#### EXCERPTED TEXT:
BEGIN

Humans have the same basic biochemistry as all other mammals, so experiments performed on animals provide information about humans. “If we want to look at the molecular interactions in, for example, a rat and extend the results to humans, then we [do] a network alignment, where we try to align the nodes and edges between two the species to transfer knowledge from one to the other.” In other words, if researchers know that particular protein in a rat performs some particular function inside a rat cell, then they can apply network alignment to identify a human protein with similar connectivity patterns and infer that the human protein performs a similar function.

Developing SANA: A Simulated Annealing Network Aligner
The biggest problem with protein interaction data is that more than 90% of all experiments are done on human proteins, so there simply isn’t enough data about interactions between proteins in non-human cells. “When you’re trying to align to networks and 90% or more of the edges are missing in the non-human network, you just get garbage most of the time,” says Hayes. “It’s like trying to grab onto a ladder when most of the steps are missing.”

This challenge is what inspired Hayes to create the Simulated Annealing Network Aligner. SANA is a stochastic search algorithm that intentionally injects randomness into the alignments, though always converging to good ones. So, it maximizes the number of edges that can be counted between the two networks, but each run of the algorithm may align different edges to each other. “If there’s 20,000 nodes and half a million edges in the human network and 10,000 nodes and 30,000 edges in most networks … perhaps there are local regions that can be aligned more accurately,” says Hayes. “And the only way you can tell which parts of the alignment are accurate and which parts are garbage [is] to perform the same stochastic alignment multiple times, which is what SANA does.” So when SANA creates 100 equally good but different alignments, the reliable parts of the alignment (which appear multiple times) can be separated from random output that isn’t repeatable.

END

#### Chart understanding data:
BEGIN

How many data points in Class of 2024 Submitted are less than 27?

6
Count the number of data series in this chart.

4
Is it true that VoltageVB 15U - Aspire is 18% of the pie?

END

#### EXERCISES TO COMPLETE:
a – Summarize the passage on network alignment and SANA in two sentences.
b – Supply the next part of the passage on network alignment and SANA, beginning after its final sentence.
These rows were taken from a separate source.

#### RESPONSES TO THE EXERCISE:
a – Because humans share basic biochemistry with other mammals, network alignment lets researchers match proteins with similar connectivity patterns across species and infer that a human protein performs a function known for its counterpart in a rat. Since more than 90% of protein interaction experiments are done on human proteins, non-human networks are missing most of their edges, so Hayes created SANA, a stochastic aligner that produces many equally good but different alignments so that the repeatable, reliable parts can be separated from random output.

b –
“When I ran SANA 100 times, for every pair of proteins and all of the alignments, we get what’s called [a] Network Alignment Frequency, or NAF,” says Hayes. “So if a particular pair of proteins gets aligned together 20 times out of 100 alignments, that’s hugely statistically significant.”

To further test SANA, Hayes, Wang and Atkinson used decade-old data to see if they could make accurate predictions. Using data from 2010, they identified cases of two proteins with a high NAF, where they had a lot of information about a rat protein but none about the human protein. They used the known function(s) of the rat protein to predict the function of the human one, and then compared their predictions with information from 2020, 10 years after the predictions were made.

“The results were fantastic,” says Hayes. “Basically in the 10 years between 2010, which is the data we used to make the predictions, and then the greater amount of knowledge of each protein’s function 10 years later, the correctness of the predictions were comparable with any other protein function prediction method that’s out there.”

Advancing Drug Targeting
Hayes hopes that this network alignment technique will help researchers gain a better understanding of human biological processes and ultimately disease progression. “At a very high level — no clinical applications for a good decade or more, possibly — but drug design is becoming a big thing in pharmaceuticals,” says Hayes. He made an analogy with Lego blocks or Tetris, explaining that “if two proteins can click together, because they have a physically compatible three-dimensional shape, that’s how they interact.” Better understanding these interactions will help researchers identify potential drug targets to repair the 3D shape when there’s a mutation that is somehow keeping the protein from properly functioning, which is what leads to disease.

“Drug targeting or drug design is basically the engineering task of trying to design molecules that can fit into a broken protein to repair its function [or], alternately, designing drugs to block viruses from interacting the way they want to with us,” explains Hayes. “That’s only tangential to the research I’m doing [but] any pharmaceutical that manages to do it is going to make history.” SANA could be one useful tool in this effort to advance drug targeting.